Every line from the one bearing "sull’integrità dei processi" through the last line of the entries should be printed exactly, with no other output.
:: Input
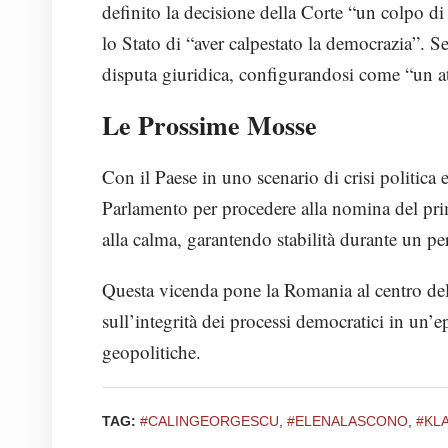
definito la decisione della Corte “un colpo di
lo Stato di “aver calpestato la democrazia”. S
disputa giuridica, configurandosi come “un att
Le Prossime Mosse
Con il Paese in uno scenario di crisi politica 
Parlamento per procedere alla nomina del prim
alla calma, garantendo stabilità durante un pe
Questa vicenda pone la Romania al centro dell
sull’integrità dei processi democratici in un’ep
geopolitiche.
TAG:
#CALINGEORGESCU
,
#ELENALASCONO
,
#KL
::::
▶ _Result of the task_
sull’integrità dei processi democratici in un’ep
geopolitiche.
TAG:
#CALINGEORGESCU
,
#ELENALASCONO
,
#KL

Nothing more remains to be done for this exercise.